Many people owe too much money on their credit cards. Being in heavy debt is rarely planned; it usually happens due to loss of job or illness. Sometimes people run up huge bills because of carelessness or because they simply do not understand how credit cards work. Regardless of how debt problems come to pass, they are real and they are hard to fix. Debt consolidation is often touted as the answer to the problem, as though taking out yet another loan will automatically fix a heavy financial burden. Nothing could be further from the truth, of course, and a study shows that two thirds of people who take out debt consolidation loans end up right back where they started - owing more money than they can repay. 

How do people get back in financial trouble through the tool that’s supposed to fix it?

The biggest cause of renewed debt is the inability of consumers to stop spending after taking out a loan to combine their bills. Most people with spending problems only quit spending when they run out of credit. When the cards are full, you can’t spend anymore. Maxed out credit cards make a pretty effective deterrent against spending, but they also come with penalties and fees for going over the limit. When you take out a new loan and use it to pay off all of the other ones, your credit cards are suddenly unencumbered - you owe nothing.

People often succumb to the temptation to start using their cards again once the balances drop to zero. The notion that the debt is gone is a fallacy; the debt has been moved to a new loan. If you start spending again, you will not only end up in financial trouble, but you will actually be worse off than you were before, as your capacity to pile up debt has increased. Smart consumers know that they cannot spend money after taking out a debt consolidation loan, as the objective is to reduce the debt. It would appear that this is practiced only by a minority of those who take out these loans, and most people simply resort to their old ways.

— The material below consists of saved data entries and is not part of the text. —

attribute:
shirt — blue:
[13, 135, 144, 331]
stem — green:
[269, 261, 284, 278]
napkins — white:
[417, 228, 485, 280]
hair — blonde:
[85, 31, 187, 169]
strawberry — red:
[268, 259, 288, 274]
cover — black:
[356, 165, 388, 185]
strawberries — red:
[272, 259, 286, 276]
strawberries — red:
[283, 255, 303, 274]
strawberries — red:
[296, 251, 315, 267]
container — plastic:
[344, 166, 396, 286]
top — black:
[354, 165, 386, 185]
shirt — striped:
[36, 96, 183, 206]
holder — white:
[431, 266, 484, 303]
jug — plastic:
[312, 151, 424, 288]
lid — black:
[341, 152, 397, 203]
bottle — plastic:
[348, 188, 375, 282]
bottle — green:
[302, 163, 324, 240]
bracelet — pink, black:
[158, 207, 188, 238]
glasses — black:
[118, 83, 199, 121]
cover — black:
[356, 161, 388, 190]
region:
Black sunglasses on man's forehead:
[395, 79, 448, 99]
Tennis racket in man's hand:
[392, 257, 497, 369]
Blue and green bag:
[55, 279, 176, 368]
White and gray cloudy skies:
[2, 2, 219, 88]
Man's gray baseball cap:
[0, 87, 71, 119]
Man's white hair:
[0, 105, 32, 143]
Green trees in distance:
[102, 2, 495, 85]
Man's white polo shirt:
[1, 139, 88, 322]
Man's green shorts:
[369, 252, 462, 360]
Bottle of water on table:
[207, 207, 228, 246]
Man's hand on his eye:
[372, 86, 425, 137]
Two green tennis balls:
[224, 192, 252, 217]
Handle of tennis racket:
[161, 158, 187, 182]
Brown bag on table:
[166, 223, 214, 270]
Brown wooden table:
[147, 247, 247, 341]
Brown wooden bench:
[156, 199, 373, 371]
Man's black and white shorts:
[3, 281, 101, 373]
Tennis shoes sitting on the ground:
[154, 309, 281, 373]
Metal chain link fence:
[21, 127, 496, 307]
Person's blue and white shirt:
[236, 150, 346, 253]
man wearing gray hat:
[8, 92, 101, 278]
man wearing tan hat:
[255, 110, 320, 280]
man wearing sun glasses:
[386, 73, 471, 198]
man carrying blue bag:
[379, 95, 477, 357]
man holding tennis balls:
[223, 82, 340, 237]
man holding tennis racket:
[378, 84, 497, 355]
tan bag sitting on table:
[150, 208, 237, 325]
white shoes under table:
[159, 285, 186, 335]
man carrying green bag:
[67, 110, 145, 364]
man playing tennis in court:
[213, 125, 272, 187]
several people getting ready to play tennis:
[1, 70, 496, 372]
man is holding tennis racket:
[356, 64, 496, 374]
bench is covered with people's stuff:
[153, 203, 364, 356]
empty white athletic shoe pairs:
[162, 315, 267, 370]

Professional credit counseling is a good step towards clearing up those financial problems. A professional can point out the potential pitfalls of taking on more debt in order to repair your finances. They can help you pay down your bills instead of letting them grow again. Combining several credit card balances or bills into a single payment through consolidation can be a great way to get out of debt. It isn’t a magic answer, however, and consumers need to know this and be prepared for the difficulties that come with solving financial problems.